Provided entries Block Start

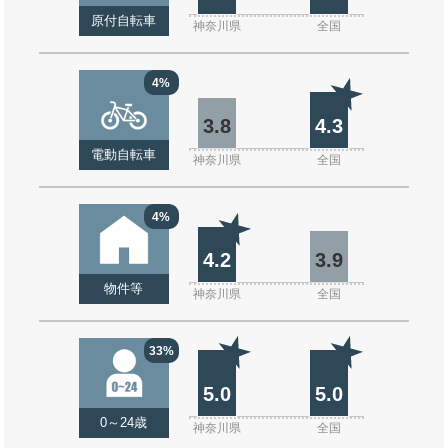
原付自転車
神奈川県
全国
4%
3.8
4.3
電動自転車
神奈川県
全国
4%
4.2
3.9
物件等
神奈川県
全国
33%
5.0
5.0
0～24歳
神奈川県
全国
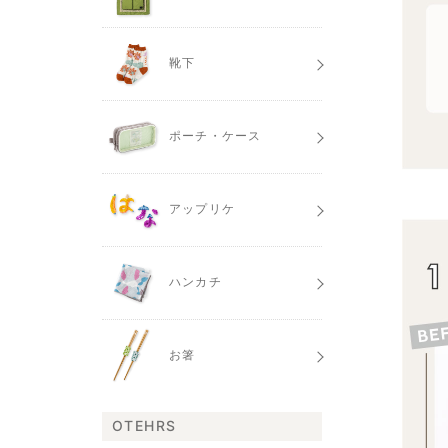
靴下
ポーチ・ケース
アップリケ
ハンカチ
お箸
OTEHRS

Provided entries Block End
Provided entries Block Start

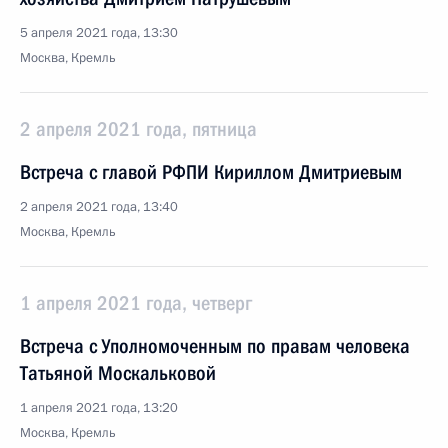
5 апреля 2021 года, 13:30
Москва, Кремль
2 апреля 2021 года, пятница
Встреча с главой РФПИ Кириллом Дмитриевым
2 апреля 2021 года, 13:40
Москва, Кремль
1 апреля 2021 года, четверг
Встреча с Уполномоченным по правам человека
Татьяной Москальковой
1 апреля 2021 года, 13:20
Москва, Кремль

Provided entries Block End

## About this task
In the records above, list every line that contains the word "Встреча".

## Exercise answer
Встреча с главой РФПИ Кириллом Дмитриевым
Встреча с Уполномоченным по правам человека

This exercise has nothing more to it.